#### Exercise directions:
Write out the material exactly, leaving every picture behind.

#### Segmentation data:

"""

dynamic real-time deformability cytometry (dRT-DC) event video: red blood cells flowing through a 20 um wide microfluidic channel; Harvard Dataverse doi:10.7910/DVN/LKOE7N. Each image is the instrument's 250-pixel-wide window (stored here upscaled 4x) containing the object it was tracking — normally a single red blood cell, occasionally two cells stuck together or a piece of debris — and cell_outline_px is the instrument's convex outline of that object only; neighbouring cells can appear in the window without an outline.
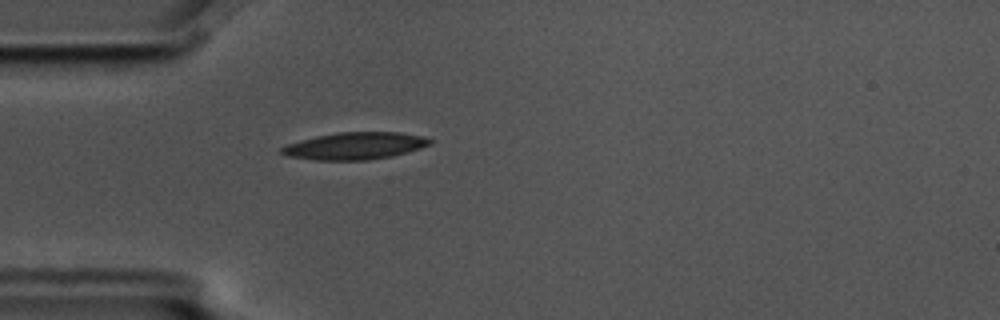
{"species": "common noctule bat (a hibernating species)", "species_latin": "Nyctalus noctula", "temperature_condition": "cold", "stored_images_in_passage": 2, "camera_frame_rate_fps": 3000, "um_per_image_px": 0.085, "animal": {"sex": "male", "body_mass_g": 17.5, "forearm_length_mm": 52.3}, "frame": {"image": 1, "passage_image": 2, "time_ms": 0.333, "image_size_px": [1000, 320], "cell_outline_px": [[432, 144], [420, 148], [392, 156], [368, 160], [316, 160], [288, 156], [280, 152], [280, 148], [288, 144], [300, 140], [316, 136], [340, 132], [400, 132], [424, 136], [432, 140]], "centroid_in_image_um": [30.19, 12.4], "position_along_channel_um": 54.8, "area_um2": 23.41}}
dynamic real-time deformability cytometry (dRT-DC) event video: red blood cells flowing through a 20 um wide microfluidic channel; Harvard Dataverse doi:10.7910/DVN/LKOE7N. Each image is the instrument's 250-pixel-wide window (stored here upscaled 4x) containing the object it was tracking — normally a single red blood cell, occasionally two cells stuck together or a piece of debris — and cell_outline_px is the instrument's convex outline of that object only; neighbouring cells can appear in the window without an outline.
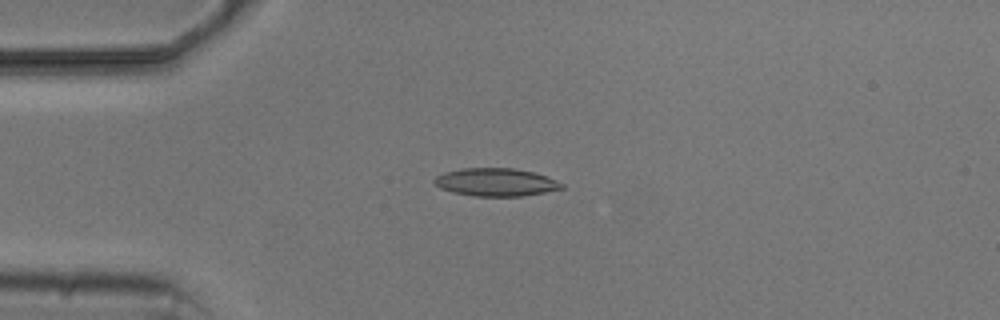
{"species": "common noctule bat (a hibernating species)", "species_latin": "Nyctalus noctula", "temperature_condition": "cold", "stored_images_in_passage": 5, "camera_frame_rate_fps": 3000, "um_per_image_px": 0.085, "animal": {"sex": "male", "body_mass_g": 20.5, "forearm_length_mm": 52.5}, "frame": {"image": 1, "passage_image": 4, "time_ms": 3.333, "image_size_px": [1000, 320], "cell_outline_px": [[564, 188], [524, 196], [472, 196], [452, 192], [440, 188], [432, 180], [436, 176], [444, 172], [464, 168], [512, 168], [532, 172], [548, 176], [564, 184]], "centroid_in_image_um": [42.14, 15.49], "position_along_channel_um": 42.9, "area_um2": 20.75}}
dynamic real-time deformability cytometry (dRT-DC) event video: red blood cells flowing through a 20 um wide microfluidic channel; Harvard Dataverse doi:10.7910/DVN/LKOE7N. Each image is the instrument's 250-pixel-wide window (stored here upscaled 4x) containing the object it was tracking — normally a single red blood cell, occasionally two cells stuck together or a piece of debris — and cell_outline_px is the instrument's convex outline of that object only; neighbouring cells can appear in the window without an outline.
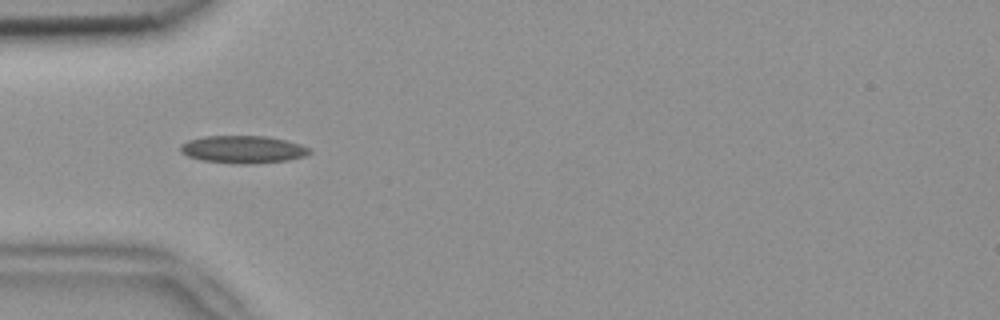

"""

#### Written answer:
dynamic real-time deformability cytometry (dRT-DC) event video: red blood cells flowing through a 20 um wide microfluidic channel; Harvard Dataverse doi:10.7910/DVN/LKOE7N. Each image is the instrument's 250-pixel-wide window (stored here upscaled 4x) containing the object it was tracking — normally a single red blood cell, occasionally two cells stuck together or a piece of debris — and cell_outline_px is the instrument's convex outline of that object only; neighbouring cells can appear in the window without an outline.
{"species": "common noctule bat (a hibernating species)", "species_latin": "Nyctalus noctula", "temperature_condition": "cold", "stored_images_in_passage": 2, "camera_frame_rate_fps": 3000, "um_per_image_px": 0.085, "animal": {"sex": "male", "body_mass_g": 17.5, "forearm_length_mm": 52.3}, "frame": {"image": 1, "passage_image": 2, "time_ms": 0.333, "image_size_px": [1000, 320], "cell_outline_px": [[432, 144], [420, 148], [392, 156], [368, 160], [316, 160], [288, 156], [280, 152], [280, 148], [288, 144], [300, 140], [316, 136], [340, 132], [400, 132], [424, 136], [432, 140]], "centroid_in_image_um": [30.19, 12.4], "position_along_channel_um": 54.8, "area_um2": 23.41}}
dynamic real-time deformability cytometry (dRT-DC) event video: red blood cells flowing through a 20 um wide microfluidic channel; Harvard Dataverse doi:10.7910/DVN/LKOE7N. Each image is the instrument's 250-pixel-wide window (stored here upscaled 4x) containing the object it was tracking — normally a single red blood cell, occasionally two cells stuck together or a piece of debris — and cell_outline_px is the instrument's convex outline of that object only; neighbouring cells can appear in the window without an outline.
{"species": "common noctule bat (a hibernating species)", "species_latin": "Nyctalus noctula", "temperature_condition": "cold", "stored_images_in_passage": 5, "camera_frame_rate_fps": 3000, "um_per_image_px": 0.085, "animal": {"sex": "male", "body_mass_g": 20.5, "forearm_length_mm": 52.5}, "frame": {"image": 1, "passage_image": 4, "time_ms": 3.333, "image_size_px": [1000, 320], "cell_outline_px": [[564, 188], [524, 196], [472, 196], [452, 192], [440, 188], [432, 180], [436, 176], [444, 172], [464, 168], [512, 168], [532, 172], [548, 176], [564, 184]], "centroid_in_image_um": [42.14, 15.49], "position_along_channel_um": 42.9, "area_um2": 20.75}}
dynamic real-time deformability cytometry (dRT-DC) event video: red blood cells flowing through a 20 um wide microfluidic channel; Harvard Dataverse doi:10.7910/DVN/LKOE7N. Each image is the instrument's 250-pixel-wide window (stored here upscaled 4x) containing the object it was tracking — normally a single red blood cell, occasionally two cells stuck together or a piece of debris — and cell_outline_px is the instrument's convex outline of that object only; neighbouring cells can appear in the window without an outline.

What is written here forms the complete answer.